If they were really honest, they’d admit our skinflint ways and caution: “Don’t spend liberally.”

But we really do exist at the expense of our neighbors. This is New Hampshire, after all. For now, we’re all hoping for great skiing weather “up north,” with all of the economic consequences.

JUST FOR ADDED KICKS

Admittedly, we live in an area that gives meteorologists headaches. It’s one of those where several major weather systems collide. Not quite as bad as where I once lived in Upstate New York and we sometimes wound up with four completely different forecasts for the day’s four editions of the paper as the day wore on. But here, one winter, when one of the local websites had its own retired Air Force meteorologist providing early morning reports, he did note an ongoing line running from Concord, New Hampshire, to Portland, Maine, and remarked that if it shifted slightly north or south, so would the weather, depending which side you were on. That line held on most of the winter.

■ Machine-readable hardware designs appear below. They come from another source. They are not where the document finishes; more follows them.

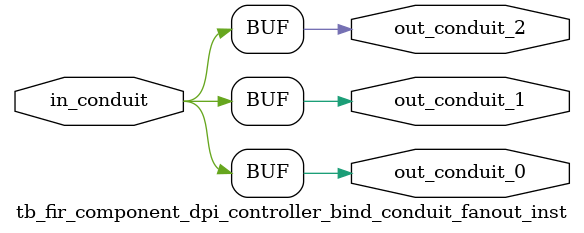
<source format=sv>


 


// --------------------------------------------------------------------------------
//| Avalon Conduit Fan-Out
// --------------------------------------------------------------------------------

// ------------------------------------------
// Generation parameters:
//   output_name:       tb_fir_component_dpi_controller_bind_conduit_fanout_inst
//   numFanOut:         3
//   
// ------------------------------------------

module tb_fir_component_dpi_controller_bind_conduit_fanout_inst (     

// Interface: out_conduit_0
 output                    out_conduit_0,
// Interface: out_conduit_1
 output                    out_conduit_1,
// Interface: out_conduit_2
 output                    out_conduit_2,

// Interface: in_conduit
 input                   in_conduit

);

   assign  out_conduit_0 = in_conduit;
   assign  out_conduit_1 = in_conduit;
   assign  out_conduit_2 = in_conduit;

endmodule //


</source>
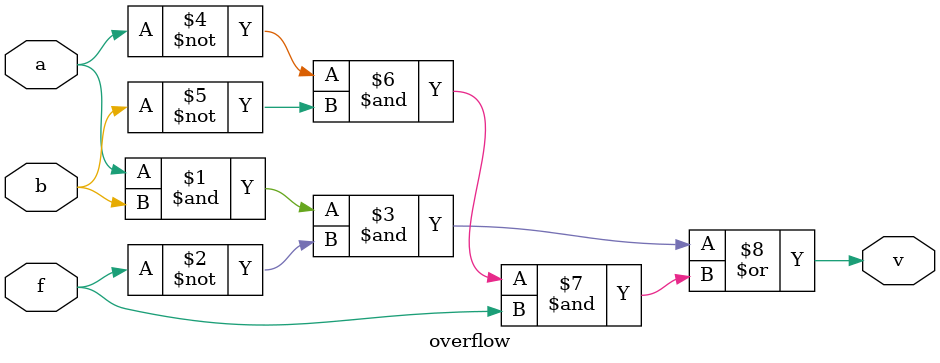
<source format=v>

module overflow(a,b,f,v);
  input a,b,f;
  output v;
  
  assign v = (a & b & ~f) | (~a & ~b & f);
  
endmodule 
</source>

In the past week, we’ve just come through two “weather events” that provide some amusement in the iffiness of science department, even if it has meant more than 20 inches of snowfall to dig out. In the last one, the projected amounts of snowfall kept changing, sometimes with hourly revisions, or so it seemed, going from one to two inches and settling on two to four, at one service, to three to six at NOAA. We wound up with over eight. So they missed, one of them (the one that’s usually somewhat hysterical in its warnings) off 75 to 88 percent.

In the storm before that, I’m glad I decided to back out of plans to head to Boston for a working session with Friends. The heavier-than-expected snowfall was a mess, and I never would have made it there in time.

Now we’re looking at another weekend, one with a gathering halfway across the state tomorrow night, and the other Sunday morning, the one we rescheduled in Boston. And I have no way of knowing what to expect, other than it might be messy.

Without getting into the percent chances of precipitation but sticking only to the forecast, here are the options:

  • Saturday overcast, Sunday ice pellets, Monday rain.
  • Tomorrow wintry mix, tomorrow night and Saturday rain/snow, Saturday night and Sunday freezing rain continuing Sunday night, Monday rain/snow.
  • Tomorrow a few afternoon showers, Saturday cloudy, Sunday rain, Monday cloudy.

So Sunday’s the only day they agree on, and even that could be simple rain or really messy?

I guess if I had to choose one, it would be the third option, especially since Sunday has only the warmer rain. Or maybe, if I look around more, I might even find a fourth choice I like better.

Or should I just check my horoscope for a clearer idea, instead?